*WORK REQUEST*
Number of lines below with "filterUnits": work it out and reply with that number only.

[Stored data]
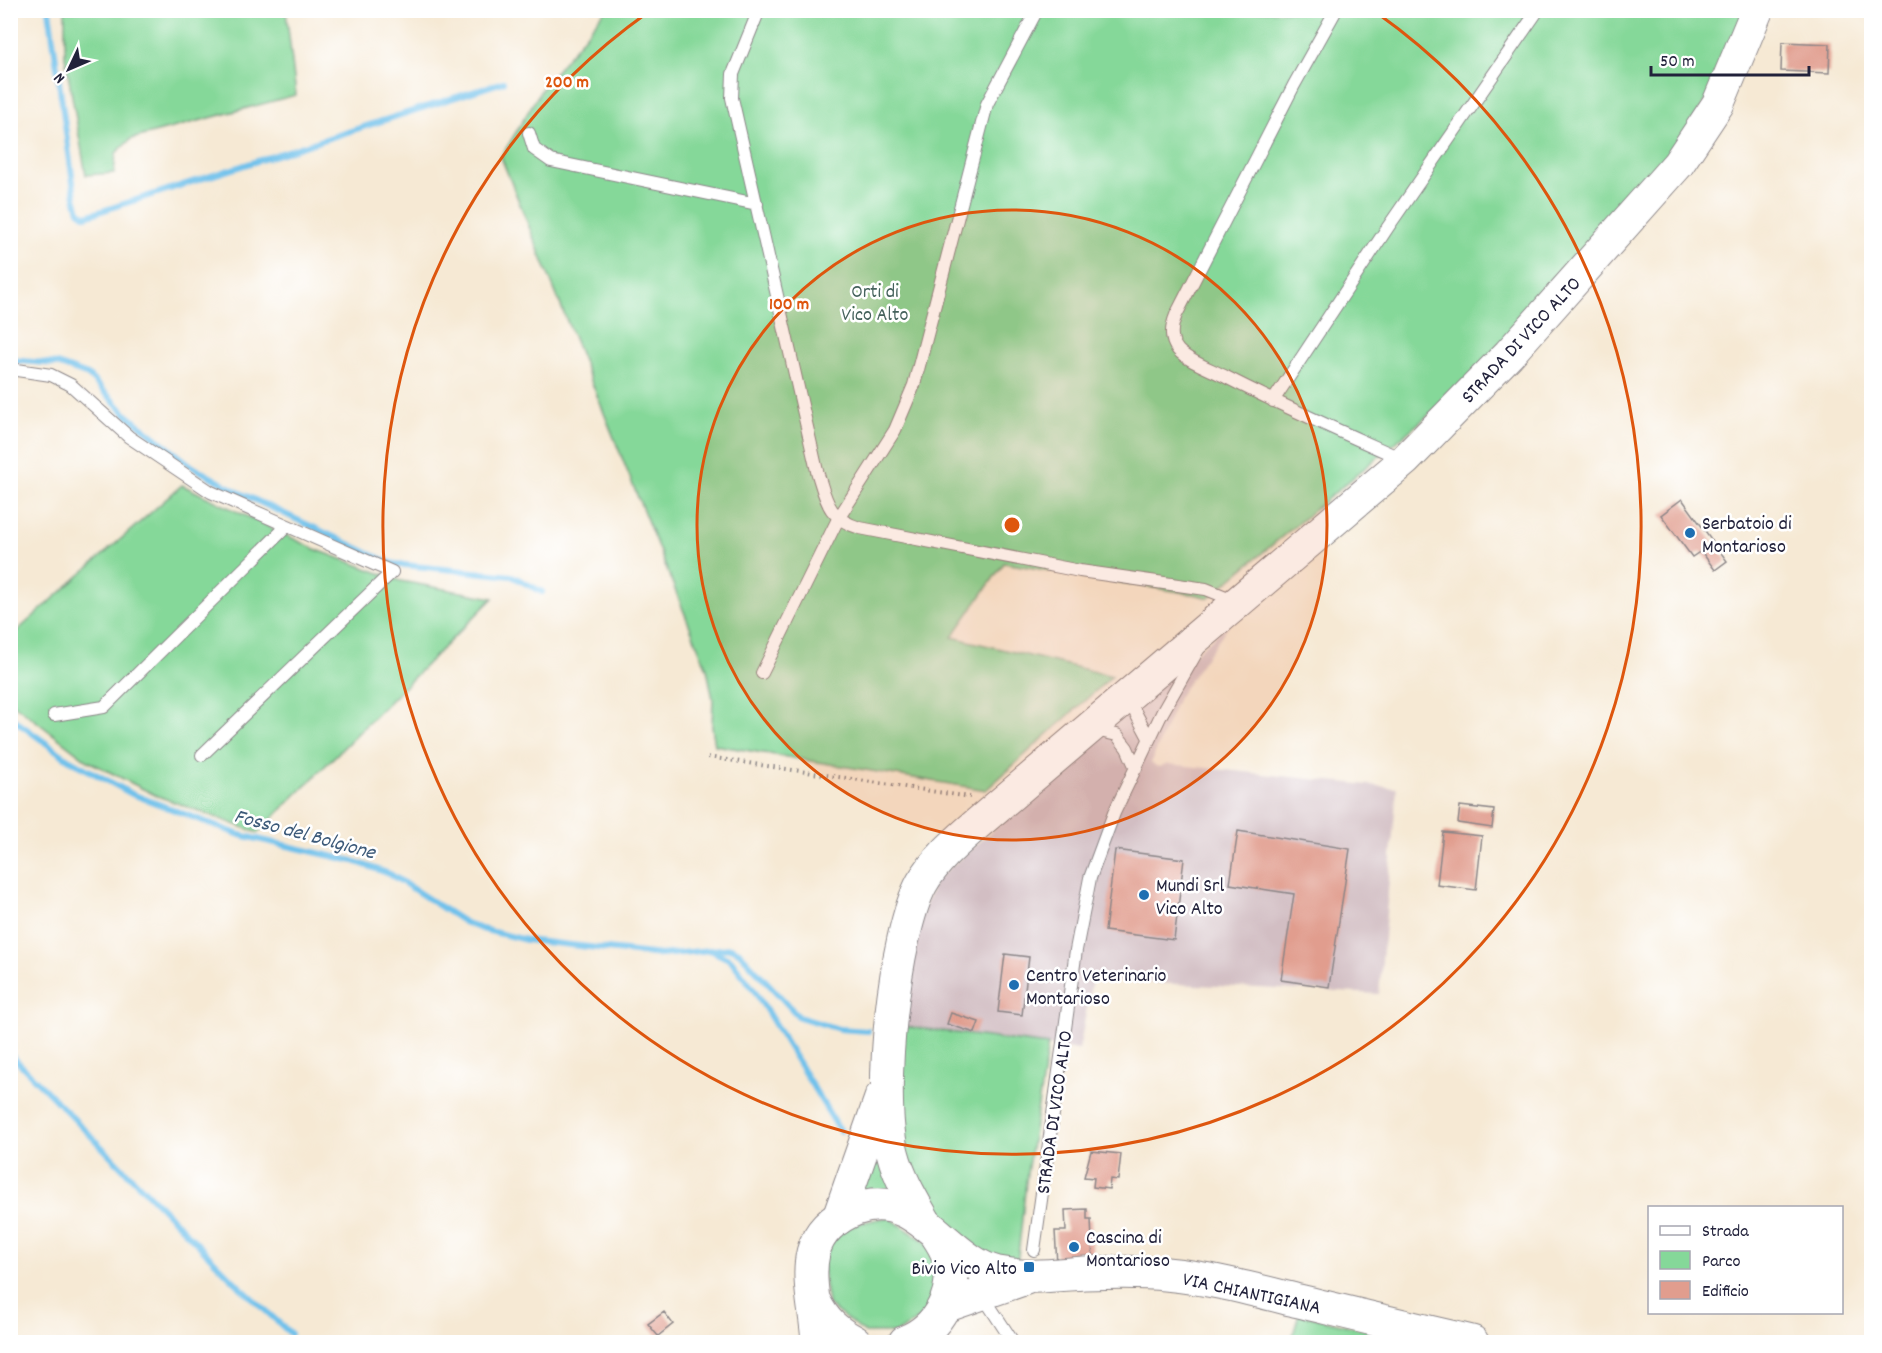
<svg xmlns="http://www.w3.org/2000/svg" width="1882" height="1353" viewBox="0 0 1882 1353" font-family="Dekko,sans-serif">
	<rect width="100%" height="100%" fill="#fff"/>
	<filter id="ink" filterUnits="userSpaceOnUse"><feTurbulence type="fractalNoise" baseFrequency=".0167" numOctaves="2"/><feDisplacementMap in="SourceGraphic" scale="12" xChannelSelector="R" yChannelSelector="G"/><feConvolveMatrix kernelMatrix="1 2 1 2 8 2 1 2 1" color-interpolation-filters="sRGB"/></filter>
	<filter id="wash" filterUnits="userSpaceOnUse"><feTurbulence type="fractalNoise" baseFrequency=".008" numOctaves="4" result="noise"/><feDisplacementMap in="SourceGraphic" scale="24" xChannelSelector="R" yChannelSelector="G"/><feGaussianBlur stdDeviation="1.35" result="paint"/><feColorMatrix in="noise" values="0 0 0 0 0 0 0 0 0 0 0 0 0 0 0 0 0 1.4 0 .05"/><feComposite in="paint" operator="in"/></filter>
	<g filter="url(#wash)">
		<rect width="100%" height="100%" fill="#f6e9d4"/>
		<!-- industrial -->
		<path fill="#d2bec3" d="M 1230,623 L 1178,697 L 1151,763 L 1158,767 L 1168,764 L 1397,788 L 1379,994 L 1092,980 L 1079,1050 L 902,1026 L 914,935 L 935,881 Z"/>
		<!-- green -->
		<path fill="#85d899" stroke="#547d6a" stroke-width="1.5" d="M 65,11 L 286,11 L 296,95 L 131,139 L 116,153 L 114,173 L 86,175 L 65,57 Z
			M 605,11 L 1746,11 L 1714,88 L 1678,144 L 1460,389 L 1208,598 L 1198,595 L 1004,563 L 952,637 L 1112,676 L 986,790 L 715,745 L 712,727 L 713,699 L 707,669 L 501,157 L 543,87 Z
			M 182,485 L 317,550 L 401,581 L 493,598 L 258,833 L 155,795 L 88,761 L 11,702 L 10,637 Z
			M 902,1026 L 1048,1045 L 1027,1173 L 1017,1265 L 991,1259 L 939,1214 L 913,1185 L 897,1144 Z
			M 879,1127 L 902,1189 L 851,1197 Z
			M 888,1217 L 932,1246 L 939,1281 L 926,1314 L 897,1333 L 865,1333 L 828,1305 C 827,1292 820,1269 824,1257 C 835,1226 860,1222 888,1217 Z
			M 1299,1314 L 1417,1342 L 1291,1342 Z"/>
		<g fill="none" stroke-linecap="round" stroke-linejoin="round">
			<!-- stream -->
			<path stroke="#6fc1eb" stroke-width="6" d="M 49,10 L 75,197 L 79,211 L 86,216 L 503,82
				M 10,360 L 57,364 L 88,375 L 127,415 L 193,467 L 238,492 L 383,560 L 395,564 L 512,576 L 542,592
				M 10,717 L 68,759 L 132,794 L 240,835 L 353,861 L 390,874 L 464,922 L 481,929 L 526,940 L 661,955 L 731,948 L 739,952 L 799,1017 L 839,1029 L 868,1031
				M 710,950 L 731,960 L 754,990 L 840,1131
				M 10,1054 L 240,1287 L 291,1334"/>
		</g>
		<g id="blocks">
			<!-- building -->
			<path fill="#e19d8e" d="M 1782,42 L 1830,44 L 1829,73 L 1781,71 Z
				M 1682,499 L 1727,561 L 1715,570 L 1701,551 L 1692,557 L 1661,515 Z
				M 1460,806 L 1494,810 L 1492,828 L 1458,823 Z
				M 1238,831 L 1350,849 L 1329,987 L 1281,980 L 1294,894 L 1230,884 Z
				M 1443,832 L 1482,836 L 1476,890 L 1437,885 Z
				M 1115,850 L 1184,859 L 1174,940 L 1105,931 Z
				M 1005,954 L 1029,957 L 1022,1015 L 998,1012 Z
				M 951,1013 L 979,1022 L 975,1033 L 947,1024 Z
				M 1091,1151 L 1121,1154 L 1118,1180 L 1110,1179 L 1109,1189 L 1093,1187 L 1094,1178 L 1084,1177 Z
				M 1087,1209 L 1087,1219 L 1091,1219 L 1093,1263 L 1057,1264 L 1055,1231 L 1066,1231 L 1065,1210 Z
				M 664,1312 L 673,1324 L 658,1336 L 648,1324 Z"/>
		</g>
	</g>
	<g filter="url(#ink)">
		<use href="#blocks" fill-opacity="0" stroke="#8c8688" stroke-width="1.5"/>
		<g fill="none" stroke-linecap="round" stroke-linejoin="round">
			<!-- service casing -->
			<g stroke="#8c8688" stroke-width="14">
				<path id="service" d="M 759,10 L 733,74 L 732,98 L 817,471 C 826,500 828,519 860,528 L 1080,571 L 1206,589 L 1236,601
					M 1336,10 L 1294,85 L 1176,315 C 1171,327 1169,339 1178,350 C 1189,362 1211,369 1226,377 C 1284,407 1344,433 1404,460
					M 529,133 L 534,149 L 551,161 L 757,204
					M 10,369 L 51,375 L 71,385 L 129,437 L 211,492 L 392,572 L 202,755
					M 1273,401 L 1388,227 L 1538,10
					M 762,673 L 838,519 L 895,430 L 914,385 L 987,104 L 1037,10
					M 1127,697 L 1149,738
					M 54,715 L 104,707 L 286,527
					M 1095,730 L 1117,735 L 1127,748 L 1136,768
					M 1034,1250 L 1076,950 L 1090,878 L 1114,813 L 1162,713 L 1199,648
					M 983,1296 L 1013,1342"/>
			</g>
			<!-- tertiary casing -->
			<g stroke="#8c8688" stroke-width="34">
				<path id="tertiary" d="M 838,1219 L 881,1097
					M 924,1220 C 912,1199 899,1177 893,1154 C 877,1097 894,934 922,883 C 935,861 953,845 971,829 L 1405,460 L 1509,354 L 1678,164 L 1718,104 L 1757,10"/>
			</g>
			<!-- primary casing -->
			<g stroke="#8c8688" stroke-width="35">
				<path id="primary" d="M 814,1301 C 824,1322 836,1332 855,1342
					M 945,1306 L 1026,1278
					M 818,1342 C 815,1290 790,1235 856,1209 C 917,1186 946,1261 998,1273 C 1027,1279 1055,1275 1084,1273 C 1111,1272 1139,1271 1166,1274 C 1211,1278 1255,1290 1299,1301 C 1357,1315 1414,1329 1472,1342
					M 905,1342 C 939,1329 959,1291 948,1256 C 946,1249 941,1241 937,1235"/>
			</g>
			<!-- path -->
			<path stroke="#8c8688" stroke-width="4" stroke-dasharray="1.5 4.5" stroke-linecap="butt" d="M 708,757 L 970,797"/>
			<!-- service -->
			<use href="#service" stroke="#fff" stroke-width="12"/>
			<!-- tertiary -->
			<use href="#tertiary" stroke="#fff" stroke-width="32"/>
			<!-- primary -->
			<use href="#primary" stroke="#fff" stroke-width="33"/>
		</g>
	</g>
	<!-- distance rings -->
	<circle cx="1012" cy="525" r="315" fill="#de560e" fill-opacity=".12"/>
	<g fill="none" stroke="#de560e" stroke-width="3">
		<circle cx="1012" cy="525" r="315"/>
		<path d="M1377 13A629 629 0 1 1 647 13"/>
	</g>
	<!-- markers -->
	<g fill="#1f6fb2" stroke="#fff" stroke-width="2">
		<circle cx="1690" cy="533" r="6"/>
		<circle cx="1144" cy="895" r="6"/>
		<circle cx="1014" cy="985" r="6"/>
		<circle cx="1074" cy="1247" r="6"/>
		<rect x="1023" y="1261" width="12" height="12" rx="3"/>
	</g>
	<g text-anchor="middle" stroke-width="5" stroke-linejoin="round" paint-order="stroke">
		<!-- park labels -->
		<g font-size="20" fill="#45625c" stroke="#fff">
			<text x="875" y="297">Orti di<tspan x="875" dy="23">Vico Alto</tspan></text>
		</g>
		<!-- street labels -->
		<g font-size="20" fill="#22223b" stroke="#fff">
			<text transform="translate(1520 339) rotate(-47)" y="7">STRADA DI VICO ALTO</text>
			<text transform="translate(1053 1112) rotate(-82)" y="7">STRADA DI VICO ALTO</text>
			<text transform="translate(1252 1292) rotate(12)" y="7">VIA CHIANTIGIANA</text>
		</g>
		<!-- poi labels -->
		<g font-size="20" fill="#22223b" stroke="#fff" text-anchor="start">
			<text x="1702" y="529">Serbatoio di<tspan x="1702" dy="23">Montarioso</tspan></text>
			<text x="1156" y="891">Mundi Srl<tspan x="1156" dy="23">Vico Alto</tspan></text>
			<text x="1026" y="981">Centro Veterinario<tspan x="1026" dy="23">Montarioso</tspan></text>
			<text x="1086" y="1243">Cascina di<tspan x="1086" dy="23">Montarioso</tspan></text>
			<text x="1017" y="1274" text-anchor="end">Bivio Vico Alto</text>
		</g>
		<!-- water labels -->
		<g font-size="21" font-style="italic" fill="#3d5a79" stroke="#fff">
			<text transform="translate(305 833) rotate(15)" y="7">Fosso del Bolgione</text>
		</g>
	</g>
	<circle cx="1012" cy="525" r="9" fill="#de560e" stroke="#fff" stroke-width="3"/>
	<g font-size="18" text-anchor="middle" font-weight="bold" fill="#de560e" stroke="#fff" stroke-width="5" stroke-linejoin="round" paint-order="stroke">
		<text x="567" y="87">200 m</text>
		<text x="789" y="309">100 m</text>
	</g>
	<!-- margin -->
	<rect width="1882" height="1353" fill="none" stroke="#fff" stroke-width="36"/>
	<!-- legend -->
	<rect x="1648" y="1206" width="195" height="108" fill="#ffffff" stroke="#a7a7b1" stroke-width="1.5"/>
	<rect x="1660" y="1226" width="30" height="9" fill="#ffffff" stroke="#a7a7b1" stroke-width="1.5"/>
	<text x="1702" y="1236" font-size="18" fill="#22223b">Strada</text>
	<rect x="1660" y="1251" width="30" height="18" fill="#85d899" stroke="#a7a7b1" stroke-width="1.5"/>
	<text x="1702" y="1266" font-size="18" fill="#22223b">Parco</text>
	<rect x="1660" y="1281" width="30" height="18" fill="#e19d8e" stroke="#a7a7b1" stroke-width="1.5"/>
	<text x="1702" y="1296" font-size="18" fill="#22223b">Edificio</text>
	<!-- north arrow -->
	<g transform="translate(69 69) rotate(226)" stroke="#ffffff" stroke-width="4.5" paint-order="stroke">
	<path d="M0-4.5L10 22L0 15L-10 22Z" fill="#22223b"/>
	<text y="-9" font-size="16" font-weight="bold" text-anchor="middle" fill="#22223b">N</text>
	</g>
	<!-- scale -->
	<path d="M1651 66v9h158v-9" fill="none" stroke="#22223b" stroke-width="3"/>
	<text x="1660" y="66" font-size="18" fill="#22223b" stroke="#ffffff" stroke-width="4.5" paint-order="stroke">50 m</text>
</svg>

*PROBLEM SOLUTION*
2